Secretary-General Patricia Scotland has outlined a framework to help member countries investigate and prosecute corruption offences, which cost the global economy around $2 trillion a year.
The Commonwealth Anti-Corruption Benchmarks framework is currently being developed by the Secretariat in consultation with member countries. The framework would provide clear steps to promote integrity and combat graft within public and private sectors.
The Secretary-General was speaking at the fifth annual regional meeting of the Caribbean heads of anti-corruption agencies. The meeting is being hosted in the Cayman Islands from 3-7 June.
She said: “This package consists of a set of 22 benchmarks, covering topics from sanctions for corruption offences to investigating and prosecuting authorities, and from political lobbying to the disclosure of asset ownership.
“Each benchmark is defined by a principle and contains detailed guidance for meeting the set level of achievement.
“The principles and guidance are consistent with international standards, and if adopted would go further in covering other areas of concern not previously addressed.”
This is the first such framework to cover all areas of the public and private conduct. It is expected to be considered by the Commonwealth Heads of Governments in Rwanda next year.
At present, five Commonwealth Caribbean countries - the Bahamas, Barbados, St Vincent and the Grenadines, Dominica and St. Lucia – rank among the 50 least corrupt countries in the world, while none sit among the top 20 most corrupt.
Patricia Scotland said: “The Commonwealth’s leadership and cooperation contribute to this [achievement], which brings member countries together, recognising that we are all at our strongest when we combine our efforts.
“The Commonwealth has been active in providing technical assistance and development support for national anti-corruption agencies to build their effectiveness in dealing with graft.”

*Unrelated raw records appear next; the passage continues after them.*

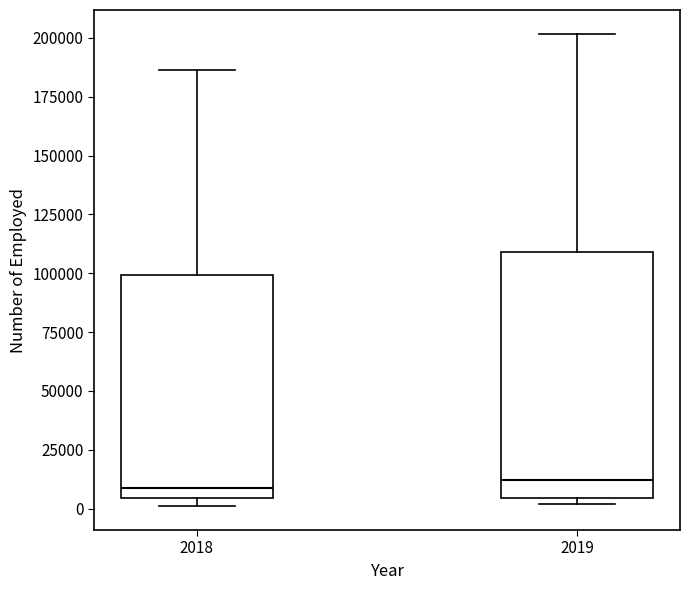

Comparing the boxes themselves (not the whiskers), which one is the tallest?

2019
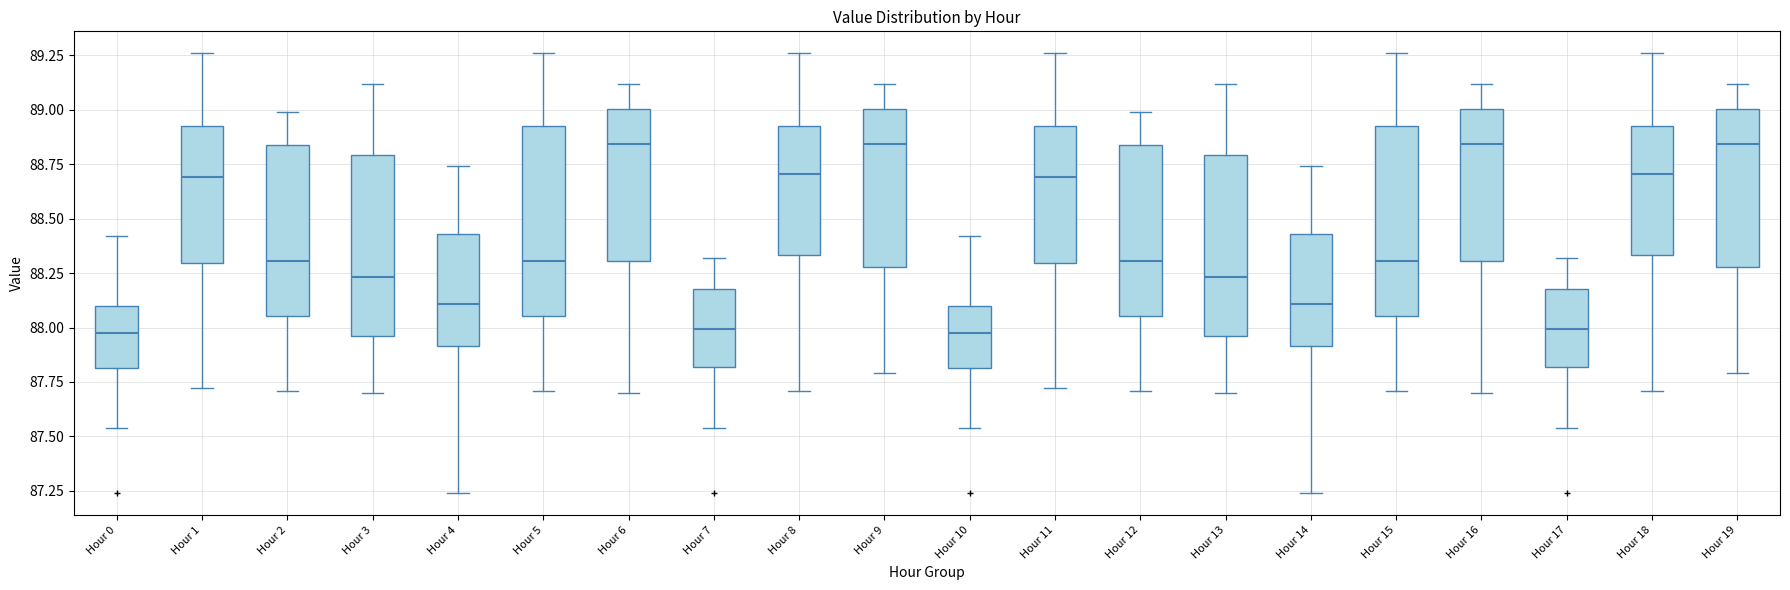

Reading left to right, read every box against the y-axis: the position of its median line, the range the box covers, and the ends of its whiskers. The values are not printed on the chart, so give them approximately, as read against the axis.

Hour 0: median 88.00, box 87.80 to 88.10, whiskers 87.55 to 88.40
Hour 1: median 88.70, box 88.30 to 88.95, whiskers 87.70 to 89.25
Hour 2: median 88.30, box 88.05 to 88.85, whiskers 87.70 to 89.00
Hour 3: median 88.25, box 87.95 to 88.80, whiskers 87.70 to 89.10
Hour 4: median 88.10, box 87.90 to 88.45, whiskers 87.25 to 88.75
Hour 5: median 88.30, box 88.05 to 88.95, whiskers 87.70 to 89.25
Hour 6: median 88.85, box 88.30 to 89.00, whiskers 87.70 to 89.10
Hour 7: median 88.00, box 87.80 to 88.20, whiskers 87.55 to 88.30
Hour 8: median 88.70, box 88.35 to 88.95, whiskers 87.70 to 89.25
Hour 9: median 88.85, box 88.30 to 89.00, whiskers 87.80 to 89.10
Hour 10: median 88.00, box 87.80 to 88.10, whiskers 87.55 to 88.40
Hour 11: median 88.70, box 88.30 to 88.95, whiskers 87.70 to 89.25
Hour 12: median 88.30, box 88.05 to 88.85, whiskers 87.70 to 89.00
Hour 13: median 88.25, box 87.95 to 88.80, whiskers 87.70 to 89.10
Hour 14: median 88.10, box 87.90 to 88.45, whiskers 87.25 to 88.75
Hour 15: median 88.30, box 88.05 to 88.95, whiskers 87.70 to 89.25
Hour 16: median 88.85, box 88.30 to 89.00, whiskers 87.70 to 89.10
Hour 17: median 88.00, box 87.80 to 88.20, whiskers 87.55 to 88.30
Hour 18: median 88.70, box 88.35 to 88.95, whiskers 87.70 to 89.25
Hour 19: median 88.85, box 88.30 to 89.00, whiskers 87.80 to 89.10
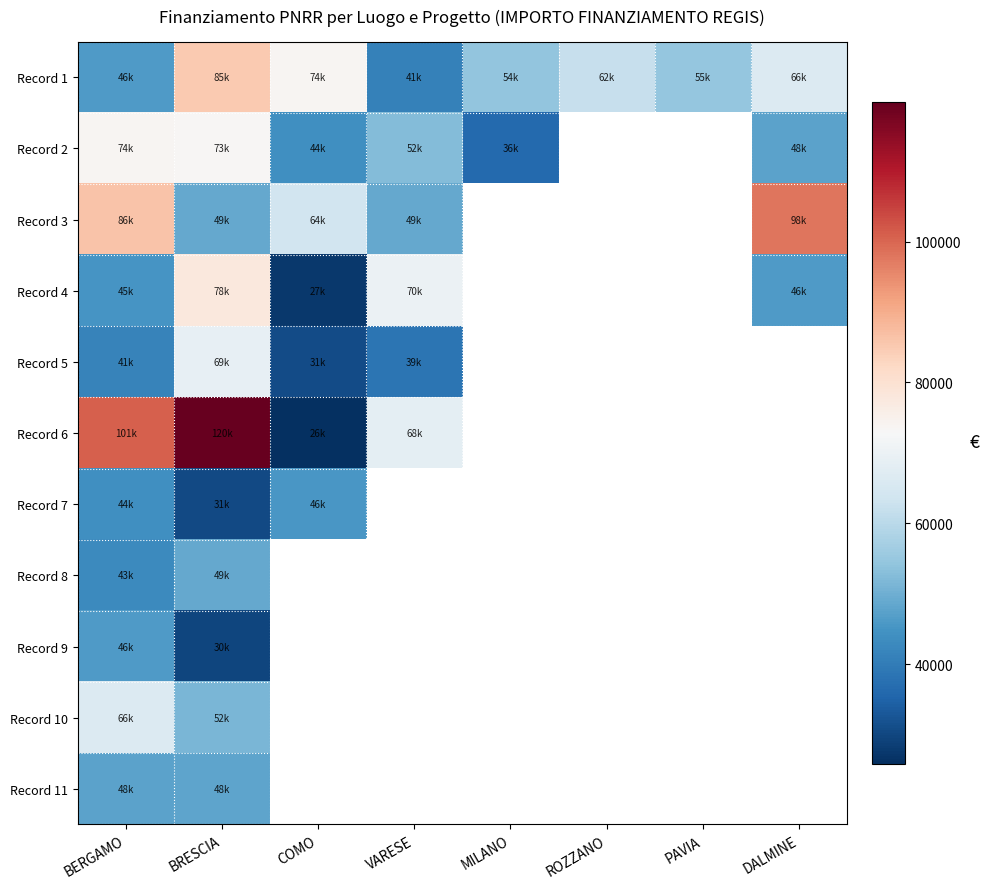

The value of Record 4 at VARESE is 70077.9. True or false?

True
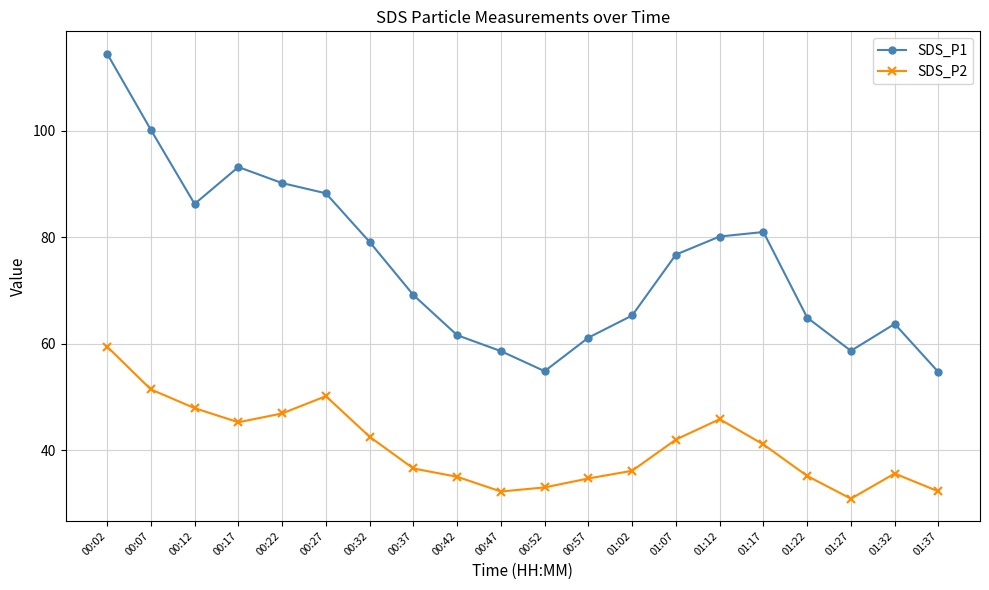

What is the sum of all SDS_P2 values?

813.5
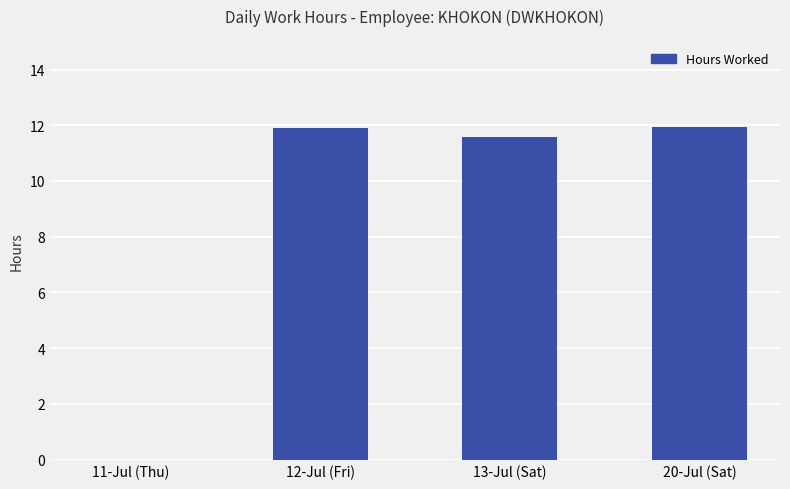

How many values exceed 11?

3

However, the Secretary-General stressed that the work of anti-corruption agencies must continue with renewed vigour in order to fully achieve the 16 Sustainable Development Goals (SDGs).
In this context, the Secretary-General also referred to the Commonwealth’s practical toolkit designed to help countries plan, track and coordinate SDGs implementation more effectively.
The meeting brings together the Caribbean’s most senior officials tasked with thwarting illicit financial flows. This year’s focus is based around the theme: ‘Transforming words into action: revitalising the fight against corruption’. Panel discussions will cover areas such as corruption in sports, modernising legislative frameworks, the investigative battle against corruption and new technologies to combat graft.
The Cayman Islands’ Governor, Martyn Roper, said that the Commonwealth is “the source of good” to an increasingly divided world.
He added: “The Cayman Islands have made great strides towards developing and implementing policies within the civil service and strengthening our integrity oversight bodies over the last few years.
“This meeting, therefore, comes at an opportune time for the Cayman Islands to intensify its enhancement of the ethical integrity of its public bodies.”
At the meeting, officials will review their national anti-graft efforts, exchange experiences and improve understanding of the advanced techniques and procedures. They will enhance their knowledge in forensics, financial accounting and asset tracking, as well as prosecutions, public awareness and prevention.
Looking forward, the adviser and head of the Commonwealth’s public sector governance unit, Dr Roger Koranteng, said: “Anti-graft bodies in the Commonwealth Caribbean will emerge from the meeting as strong watchdog institutions with a more coherent response to corruption and transparency problems in the region to achieve the SDG 16.”
The Commonwealth has organised the meeting in collaboration with the Cayman Islands’ Commission for Standards in Public Life and the Association of Integrity Commissions and Anti-Corruption Bodies in the Caribbean.
The association’s chairman, Dirk Harrison, thanked the Commonwealth Secretariat for its continuing assistance and for its current work in developing the anti-corruption benchmarks framework.
In 2015, the association was established to leverage the Commonwealth’s convening power to boost south-south learning and sharing of practices among the countries of the southern hemisphere.